# iPod touch to projector hookup help...



## jabberwocky (Apr 30, 2008)

Hi everyone.
Haven't been on in awhile, sorry.
But now with the big day coming, well you all know what I'm saying.

So here's my dilemma, I've downloaded the Atmosfear FX Siren ghost file.
I have transfered it onto my iPod touch, no problem.
But it won't seem to play through my projector.
I'm using an inexpensive projector, LIGHTBLAST.
It only has RCA hookups.
My newer iPod touch has the smaller 8 pin plug, so I use an adapter that converts it to a 16 pin plug.
That then goes to RCA outputs into the projector.
No image is coming out of the projector.

I have used this projector with an older iPod nano, with the same RCA adapter, minus the plug converter, with success.
Unfortunately, the newer Atmosfear FX file won't download to older iPods, so I can't just swap iPods.

Here's what I'm using....


Help me figure out how to make this work, please.
Robert


----------



## jabberwocky (Apr 30, 2008)

Sorry, here's the image of what I'm using....


----------



## theundeadofnight (Aug 14, 2011)

Hi Jabberwocky ,

I don't think the lightning connector supports analog out , so you will need to get a "lightning to hdmi" adapter and "hdmi to rca" adapter . The older Apple products had a DAC (digital to analog converter) .

Tom


----------



## jabberwocky (Apr 30, 2008)

Thanks Tom.
I've ordered an 8pin lightning cable to HDMI and a HDMI to composite RCA adapter.
Hope this works.
Again, thanks for advice.
Robert


----------



## theundeadofnight (Aug 14, 2011)

Hi Robert ,

Make sure your HDMI to composite has a built in digital to analog converter . Here is a link to a cable that has the converter http://www.adcmobile.com/hdmi-av/.

Tom


----------



## BillyVanpire (Apr 22, 2015)

just convert the file to work on the nano?


----------



## jabberwocky (Apr 30, 2008)

BillyVanpire said:


> just convert the file to work on the nano?


Hi,
Thanks for chiming in.
If my cable solution does not work, how would I go about converting the file?
Any advice would help.
Not very literate in the computer game.
Thank you,
Robert


----------



## BillyVanpire (Apr 22, 2015)

most nano's will only play the following aspect ratios:
640x480 4:3
640x360 16:9 (widescreen)
320x240 4:3
320x180 16:9 (widescreen)

i'm guessing your video file is 1080x720 or more.

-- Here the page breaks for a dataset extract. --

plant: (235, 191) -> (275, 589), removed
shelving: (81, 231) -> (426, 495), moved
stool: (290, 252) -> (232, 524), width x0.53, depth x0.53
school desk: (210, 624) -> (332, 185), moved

are you on windows or mac?

edit: here's a guide & link for free app 'mpeg steamclip' (works on win & mac)
https://discussions.apple.com/thread/2333230?start=0&tstart=0


----------



## jabberwocky (Apr 30, 2008)

Well unfortunately after trying three different wire setups and a converter box, I've got nothing.
Each time the screen out of the projector tells me to active the "hotspot".
Problem is, the itouch doesn't have that selection.
Even after trying it on my iPhone, activating the "hotspot", I still get no video to the projector.
I'm at a loss.


----------